> What you are asked to do: Your response should consist of every entry, unchanged.

> Task data:
------------------------------------

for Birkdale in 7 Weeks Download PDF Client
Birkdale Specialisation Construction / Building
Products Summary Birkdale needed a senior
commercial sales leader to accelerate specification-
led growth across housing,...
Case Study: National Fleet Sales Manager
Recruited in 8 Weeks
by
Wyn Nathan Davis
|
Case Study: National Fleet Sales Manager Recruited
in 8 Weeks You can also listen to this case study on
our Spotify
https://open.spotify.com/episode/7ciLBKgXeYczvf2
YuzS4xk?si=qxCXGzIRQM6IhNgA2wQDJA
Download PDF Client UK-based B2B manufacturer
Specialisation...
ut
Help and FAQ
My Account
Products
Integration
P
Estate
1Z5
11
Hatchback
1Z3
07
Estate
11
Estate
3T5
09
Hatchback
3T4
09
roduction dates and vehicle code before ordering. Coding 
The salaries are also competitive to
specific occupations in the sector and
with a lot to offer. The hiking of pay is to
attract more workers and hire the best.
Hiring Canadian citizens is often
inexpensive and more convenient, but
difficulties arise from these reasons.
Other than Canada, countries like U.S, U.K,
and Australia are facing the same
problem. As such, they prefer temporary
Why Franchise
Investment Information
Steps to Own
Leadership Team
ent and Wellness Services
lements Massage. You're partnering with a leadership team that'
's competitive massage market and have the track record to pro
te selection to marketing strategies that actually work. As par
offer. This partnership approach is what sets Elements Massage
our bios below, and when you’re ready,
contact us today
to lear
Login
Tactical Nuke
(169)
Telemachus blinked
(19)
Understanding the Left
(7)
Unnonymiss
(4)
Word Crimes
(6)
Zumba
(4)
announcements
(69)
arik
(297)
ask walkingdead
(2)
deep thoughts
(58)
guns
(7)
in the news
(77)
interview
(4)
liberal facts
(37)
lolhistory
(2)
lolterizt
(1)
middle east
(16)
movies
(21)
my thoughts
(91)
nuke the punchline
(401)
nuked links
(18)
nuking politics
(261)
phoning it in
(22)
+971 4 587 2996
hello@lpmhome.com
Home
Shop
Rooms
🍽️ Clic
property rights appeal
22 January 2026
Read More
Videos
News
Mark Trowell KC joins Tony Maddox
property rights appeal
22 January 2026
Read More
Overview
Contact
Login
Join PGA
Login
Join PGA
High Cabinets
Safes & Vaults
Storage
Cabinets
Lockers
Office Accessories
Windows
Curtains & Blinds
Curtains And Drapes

------------------------------------

> Your solution:
for Birkdale in 7 Weeks Download PDF Client
Birkdale Specialisation Construction / Building
Products Summary Birkdale needed a senior
commercial sales leader to accelerate specification-
led growth across housing,...
Case Study: National Fleet Sales Manager
Recruited in 8 Weeks
by
Wyn Nathan Davis
|
Case Study: National Fleet Sales Manager Recruited
in 8 Weeks You can also listen to this case study on
our Spotify
https://open.spotify.com/episode/7ciLBKgXeYczvf2
YuzS4xk?si=qxCXGzIRQM6IhNgA2wQDJA
Download PDF Client UK-based B2B manufacturer
Specialisation...
ut
Help and FAQ
My Account
Products
Integration
P
Estate
1Z5
11
Hatchback
1Z3
07
Estate
11
Estate
3T5
09
Hatchback
3T4
09
roduction dates and vehicle code before ordering. Coding 
The salaries are also competitive to
specific occupations in the sector and
with a lot to offer. The hiking of pay is to
attract more workers and hire the best.
Hiring Canadian citizens is often
inexpensive and more convenient, but
difficulties arise from these reasons.
Other than Canada, countries like U.S, U.K,
and Australia are facing the same
problem. As such, they prefer temporary
Why Franchise
Investment Information
Steps to Own
Leadership Team
ent and Wellness Services
lements Massage. You're partnering with a leadership team that'
's competitive massage market and have the track record to pro
te selection to marketing strategies that actually work. As par
offer. This partnership approach is what sets Elements Massage
our bios below, and when you’re ready,
contact us today
to lear
Login
Tactical Nuke
(169)
Telemachus blinked
(19)
Understanding the Left
(7)
Unnonymiss
(4)
Word Crimes
(6)
Zumba
(4)
announcements
(69)
arik
(297)
ask walkingdead
(2)
deep thoughts
(58)
guns
(7)
in the news
(77)
interview
(4)
liberal facts
(37)
lolhistory
(2)
lolterizt
(1)
middle east
(16)
movies
(21)
my thoughts
(91)
nuke the punchline
(401)
nuked links
(18)
nuking politics
(261)
phoning it in
(22)
+971 4 587 2996
hello@lpmhome.com
Home
Shop
Rooms
🍽️ Clic
property rights appeal
22 January 2026
Read More
Videos
News
Mark Trowell KC joins Tony Maddox
property rights appeal
22 January 2026
Read More
Overview
Contact
Login
Join PGA
Login
Join PGA
High Cabinets
Safes & Vaults
Storage
Cabinets
Lockers
Office Accessories
Windows
Curtains & Blinds
Curtains And Drapes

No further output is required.